* Exercise instructions:
The response must contain every line from the records below that has "lines".

== Segment start ==

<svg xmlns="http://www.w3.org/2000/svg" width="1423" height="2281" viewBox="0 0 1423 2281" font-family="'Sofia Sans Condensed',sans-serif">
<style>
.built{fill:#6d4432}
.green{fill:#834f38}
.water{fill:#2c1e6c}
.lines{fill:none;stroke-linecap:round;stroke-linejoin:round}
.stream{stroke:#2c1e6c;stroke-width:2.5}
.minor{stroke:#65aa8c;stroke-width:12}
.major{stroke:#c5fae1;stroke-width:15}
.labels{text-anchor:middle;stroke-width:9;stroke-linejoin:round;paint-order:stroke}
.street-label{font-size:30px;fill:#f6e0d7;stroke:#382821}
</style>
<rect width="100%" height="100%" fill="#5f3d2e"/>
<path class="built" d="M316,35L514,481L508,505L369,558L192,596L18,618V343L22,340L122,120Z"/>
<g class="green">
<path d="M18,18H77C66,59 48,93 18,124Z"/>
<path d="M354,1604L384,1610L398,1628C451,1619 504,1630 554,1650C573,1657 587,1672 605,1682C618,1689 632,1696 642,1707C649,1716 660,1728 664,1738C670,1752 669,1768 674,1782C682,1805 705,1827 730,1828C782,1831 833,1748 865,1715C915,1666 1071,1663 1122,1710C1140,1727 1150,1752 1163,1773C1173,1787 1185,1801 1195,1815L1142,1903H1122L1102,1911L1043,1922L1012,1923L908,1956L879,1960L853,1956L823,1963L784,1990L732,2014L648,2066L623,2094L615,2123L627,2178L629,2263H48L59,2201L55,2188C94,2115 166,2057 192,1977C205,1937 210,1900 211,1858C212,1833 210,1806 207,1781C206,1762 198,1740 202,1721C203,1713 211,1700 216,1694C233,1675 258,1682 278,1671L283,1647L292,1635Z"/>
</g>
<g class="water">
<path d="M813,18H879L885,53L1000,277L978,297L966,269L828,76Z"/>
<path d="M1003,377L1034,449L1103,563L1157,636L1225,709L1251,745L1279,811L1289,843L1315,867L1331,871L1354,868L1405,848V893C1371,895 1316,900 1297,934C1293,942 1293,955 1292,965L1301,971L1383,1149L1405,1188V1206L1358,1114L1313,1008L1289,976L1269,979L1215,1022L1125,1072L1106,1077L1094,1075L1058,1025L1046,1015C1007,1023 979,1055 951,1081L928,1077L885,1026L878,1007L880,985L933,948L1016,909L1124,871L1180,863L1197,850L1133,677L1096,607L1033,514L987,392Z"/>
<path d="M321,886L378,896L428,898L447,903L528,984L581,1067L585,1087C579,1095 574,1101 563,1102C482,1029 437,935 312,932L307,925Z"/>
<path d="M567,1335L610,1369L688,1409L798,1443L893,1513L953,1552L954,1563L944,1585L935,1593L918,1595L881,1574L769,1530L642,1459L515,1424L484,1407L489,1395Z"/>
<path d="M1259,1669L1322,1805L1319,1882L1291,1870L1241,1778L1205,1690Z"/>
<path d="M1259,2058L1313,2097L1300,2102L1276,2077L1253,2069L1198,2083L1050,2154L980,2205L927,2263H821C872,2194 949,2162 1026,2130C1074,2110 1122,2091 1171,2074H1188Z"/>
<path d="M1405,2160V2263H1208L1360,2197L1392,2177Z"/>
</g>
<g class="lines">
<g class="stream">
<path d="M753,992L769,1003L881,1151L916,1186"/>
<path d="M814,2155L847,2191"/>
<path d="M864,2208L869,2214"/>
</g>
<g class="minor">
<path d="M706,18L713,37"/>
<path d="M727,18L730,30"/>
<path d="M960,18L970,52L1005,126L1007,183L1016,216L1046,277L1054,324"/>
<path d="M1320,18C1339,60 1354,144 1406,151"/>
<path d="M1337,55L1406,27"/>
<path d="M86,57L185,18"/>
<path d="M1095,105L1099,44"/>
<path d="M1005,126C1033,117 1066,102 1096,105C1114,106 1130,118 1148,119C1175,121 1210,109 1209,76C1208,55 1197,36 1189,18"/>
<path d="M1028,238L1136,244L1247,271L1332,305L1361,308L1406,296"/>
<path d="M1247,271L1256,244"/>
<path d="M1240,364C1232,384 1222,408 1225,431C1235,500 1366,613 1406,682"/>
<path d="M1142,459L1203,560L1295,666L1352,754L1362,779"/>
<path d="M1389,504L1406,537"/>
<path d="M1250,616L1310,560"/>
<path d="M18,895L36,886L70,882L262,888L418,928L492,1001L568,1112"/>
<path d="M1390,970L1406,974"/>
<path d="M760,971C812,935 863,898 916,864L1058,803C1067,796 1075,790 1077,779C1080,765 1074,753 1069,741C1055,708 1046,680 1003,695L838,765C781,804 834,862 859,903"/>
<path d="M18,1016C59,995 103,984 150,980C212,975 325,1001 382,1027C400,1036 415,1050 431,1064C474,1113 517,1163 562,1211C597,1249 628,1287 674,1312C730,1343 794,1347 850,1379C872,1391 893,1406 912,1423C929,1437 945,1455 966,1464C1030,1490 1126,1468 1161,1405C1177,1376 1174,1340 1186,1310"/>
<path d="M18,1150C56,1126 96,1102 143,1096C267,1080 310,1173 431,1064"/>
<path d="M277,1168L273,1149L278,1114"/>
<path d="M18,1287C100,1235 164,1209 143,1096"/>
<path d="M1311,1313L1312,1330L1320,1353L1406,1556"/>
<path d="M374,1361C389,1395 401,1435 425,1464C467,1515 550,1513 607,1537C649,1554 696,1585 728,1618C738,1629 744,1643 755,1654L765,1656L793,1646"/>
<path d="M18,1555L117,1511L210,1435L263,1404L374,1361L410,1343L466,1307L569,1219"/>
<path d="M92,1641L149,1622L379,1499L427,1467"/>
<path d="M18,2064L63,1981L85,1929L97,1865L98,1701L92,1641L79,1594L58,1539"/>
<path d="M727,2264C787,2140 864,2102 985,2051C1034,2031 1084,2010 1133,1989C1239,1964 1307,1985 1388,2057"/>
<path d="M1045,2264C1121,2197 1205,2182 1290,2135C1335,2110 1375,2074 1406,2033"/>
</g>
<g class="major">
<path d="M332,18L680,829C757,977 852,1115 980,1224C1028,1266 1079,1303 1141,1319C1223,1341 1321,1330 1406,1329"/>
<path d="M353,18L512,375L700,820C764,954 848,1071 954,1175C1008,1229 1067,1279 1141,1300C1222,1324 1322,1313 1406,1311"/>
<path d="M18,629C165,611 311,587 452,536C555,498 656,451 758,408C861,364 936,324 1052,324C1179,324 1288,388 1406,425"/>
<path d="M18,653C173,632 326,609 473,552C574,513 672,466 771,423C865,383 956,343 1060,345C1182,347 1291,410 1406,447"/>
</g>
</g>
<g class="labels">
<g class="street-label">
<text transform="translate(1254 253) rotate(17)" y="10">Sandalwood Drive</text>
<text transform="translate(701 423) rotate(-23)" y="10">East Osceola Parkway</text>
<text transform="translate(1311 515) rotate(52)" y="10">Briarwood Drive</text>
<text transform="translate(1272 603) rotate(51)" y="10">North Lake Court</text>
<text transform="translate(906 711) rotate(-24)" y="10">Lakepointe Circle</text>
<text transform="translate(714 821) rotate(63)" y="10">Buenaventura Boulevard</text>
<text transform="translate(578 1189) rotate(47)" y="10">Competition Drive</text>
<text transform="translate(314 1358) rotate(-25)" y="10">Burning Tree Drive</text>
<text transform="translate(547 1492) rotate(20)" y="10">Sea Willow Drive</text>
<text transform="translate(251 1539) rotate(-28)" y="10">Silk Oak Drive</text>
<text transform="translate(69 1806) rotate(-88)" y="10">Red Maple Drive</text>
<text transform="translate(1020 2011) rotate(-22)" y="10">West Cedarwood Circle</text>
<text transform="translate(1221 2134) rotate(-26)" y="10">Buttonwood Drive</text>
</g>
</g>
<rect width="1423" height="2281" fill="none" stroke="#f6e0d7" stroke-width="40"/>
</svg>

== Segment end ==

* Solved exercise:
.lines{fill:none;stroke-linecap:round;stroke-linejoin:round}
<g class="lines">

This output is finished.